In einem Urteil des Landgerichts München vom 10. Dezember 2013 (5 HKO 1387/10) wurde der Ex-Finanzchef einer Aktiengesellschaft zur Zahlung von 15 Millionen Euro Schadensersatz verpflichtet. Nach Ansicht des Gerichts war bei der Geschäftsführung die Sorgfalt eines ordentlichen und gewissenhaften Geschäftsleiters als Maßstab, wie er in § 93 Abs. 1 Satz 1 Aktiengesetz normiert ist, verletzt worden. Dem Beklagten wurde vorgeworfen, dass das konzerneigene Compliance-System nicht vollständig erneuert worden war, obwohl es offensichtlich mangelhaft gewesen war.

Das Gerichtsurteil bringt eine neue Brisanz ist das Thema Compliance: Die Unternehmensführung kann persönlich für Compliance-Mängel belangt werden.

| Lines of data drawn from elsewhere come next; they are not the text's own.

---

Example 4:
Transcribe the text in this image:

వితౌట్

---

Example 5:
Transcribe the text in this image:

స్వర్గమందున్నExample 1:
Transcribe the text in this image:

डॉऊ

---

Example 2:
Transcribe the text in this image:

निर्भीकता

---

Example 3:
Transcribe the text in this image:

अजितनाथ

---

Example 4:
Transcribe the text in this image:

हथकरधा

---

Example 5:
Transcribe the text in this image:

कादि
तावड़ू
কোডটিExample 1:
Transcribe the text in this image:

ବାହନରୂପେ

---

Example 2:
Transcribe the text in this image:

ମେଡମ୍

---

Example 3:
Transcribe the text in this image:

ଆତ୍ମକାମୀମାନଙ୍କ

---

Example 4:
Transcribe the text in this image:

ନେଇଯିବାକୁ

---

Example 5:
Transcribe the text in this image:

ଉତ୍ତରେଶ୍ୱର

Es verwundert daher kaum, dass Unternehmen daran interessiert sind, Compliance, also regelkonformes Verhalten, sicherzustellen. Und in vielen Branchen besteht dazu auch eine gesetzliche Verpflichtung, so zum Beispiel im Finanz- und Versicherungswesen oder in der Wertpapierhandelsbranche. Das Kreditwesengesetz verlangt seit dem 1. Januar 2014 „eine Risikocontrolling-Funktion und eine Compliance-Funktion“ (§ 25a Abs. 1 Satz 3 Nr. 3c Kreditwesengesetz).

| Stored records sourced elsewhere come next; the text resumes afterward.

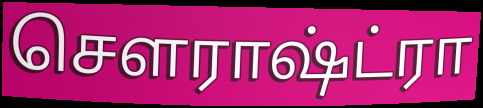
சௌராஷ்ட்ரா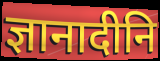
ज्ञानादीनिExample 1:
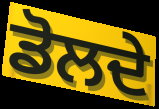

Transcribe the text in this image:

ਡੋਲਦੇ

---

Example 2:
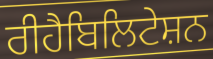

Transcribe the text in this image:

ਰੀਹੈਬਿਲਿਟੇਸ਼ਨ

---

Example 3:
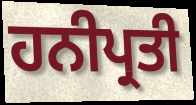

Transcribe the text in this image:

ਹਨੀਪ੍ਰਤੀ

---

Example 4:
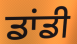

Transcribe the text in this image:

ਡਾਂਡੀ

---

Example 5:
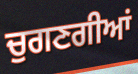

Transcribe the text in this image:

ਚੁਗਣਗੀਆਂ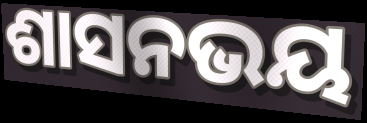
ଶାସନଭୟ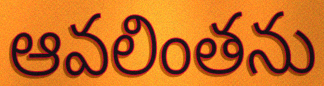
ఆవలింతనుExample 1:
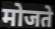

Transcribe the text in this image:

मोजते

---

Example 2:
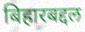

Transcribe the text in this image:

बिहारबद्दल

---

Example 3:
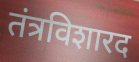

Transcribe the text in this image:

तंत्रविशारद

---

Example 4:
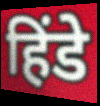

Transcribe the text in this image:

हिंडे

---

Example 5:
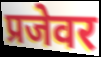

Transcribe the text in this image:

प्रजेवरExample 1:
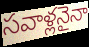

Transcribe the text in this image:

సవాళ్లనైనా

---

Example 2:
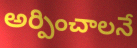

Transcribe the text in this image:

అర్పించాలనే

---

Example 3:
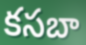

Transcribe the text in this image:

కసబా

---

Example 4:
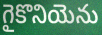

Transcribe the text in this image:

గైకొనియెను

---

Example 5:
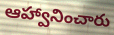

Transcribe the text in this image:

ఆహ్వానించారు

Um jedoch ein wirksames Compliance-Managementsystem aufbauen zu können, ist ein Rechtskataster nicht nur sinnvoll, sondern zwingend erforderlich (wenn auch nicht immer gesetzlich vorgeschrieben). Bei den entsprechenden Managementsystemen ist ein Rechtskataster sogar für die Zertifizierung verpflichtend.